There have not been so many Southerners named to a presidential cabinet since Jefferson Davis. Eight of the cabinet-level members designated by President-elect Donald Trump are from the South. If confirmed, the following prominent Southerners will be holding important portfolios in Washington:

Alabama: US Sen. Jeff Sessions (R) for attorney general;

Florida: Vincent Viola, army veteran and owner of Florida Panthers for Secretary of the Army;

Georgia: US Rep. Tom Price (R) for Secretary of Health and Welfare;

Kentucky: Elaine Chao for Secretary of Transportation;

Oklahoma: Scott Pruitt to head the Environmental Protection Agency;

South Carolina: Gov. Nikki Haley (R) will be US Ambassador to the United Nations, and US Rep. Mick Mulvaney (R) will head the Office of Management and Budget;

Texas: Former Gov. Rick Perry (R) will head the Energy Department and Exxon-Mobil CEO Rex Tillerson will serve as Secretary of State.

Trump’s decision to tap so many political and business figures from below the Mason-Dixon Line has important implications for the South and the nation.

The presence of so many Southerners in positions of power in Washington means that the region will have unprecedented access to decision makers in government, including those who have a say in where and how federal funds will be spent. It also is likely to reduce the adversarial state-vs.-federal government conflicts that have characterized the Obama years.

The Southern presence in Washington will also cement the South’s role as the base of the Republican Party. Not only did Dixie go solidly – minus Virginia – for the New York billionaire, but now leading lawmakers in the South, with networks of supporters back home will help keep Trump and the GOP in power.
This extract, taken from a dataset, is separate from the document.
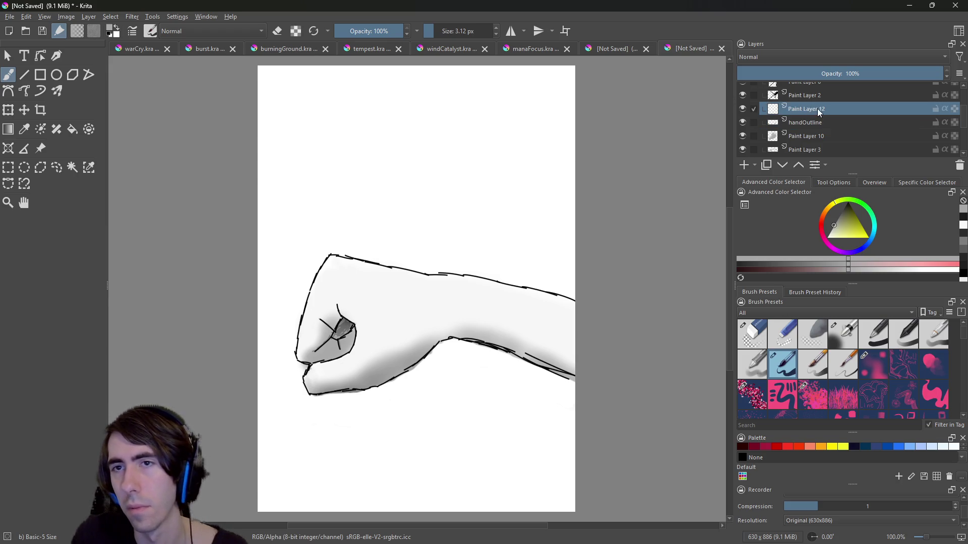
pyautogui.click(814, 122)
This will give Trump, who specialized in going over the heads of political establishments, major political muscle in the region, to add to his own populist appeal to many Southern voters.

And by naming Chao, wife of Senate Majority Leader Mitch McConnell, to his cabinet, Trump opens up a valuable line of communication to Congress.

The large role played by Southerners in the Trump Administration also signals that Trump will try to govern with the same policy directions he stressed in his campaign. Sessions is probably the most ardent foe of undocumented immigrants in Congress. Price, a physician, is one of Obamacare’s strongest critics. Pruitt and Perry are both friends of fossil fuels and hostile to environmental regulations that conflict with economic goals. Mulvaney is what one conservative stalwart calls a “slash-and-burn” foe of excessive federal spending. And Silverson is well-prepared to use this nation’s foreign policy as an economic instrument.

Trump’s cabinet-level picks from the rest of the nation also reflect a commitment to his policy directions – not details, but directions. If you are sympathetic to such initiatives, then Trump’s team should warm your heart.

If, however, you are more liberal, or even moderate, you are right to be worried. Trump has not signaled a major move toward the middle in his appointments, as some observers had expected, or hoped for.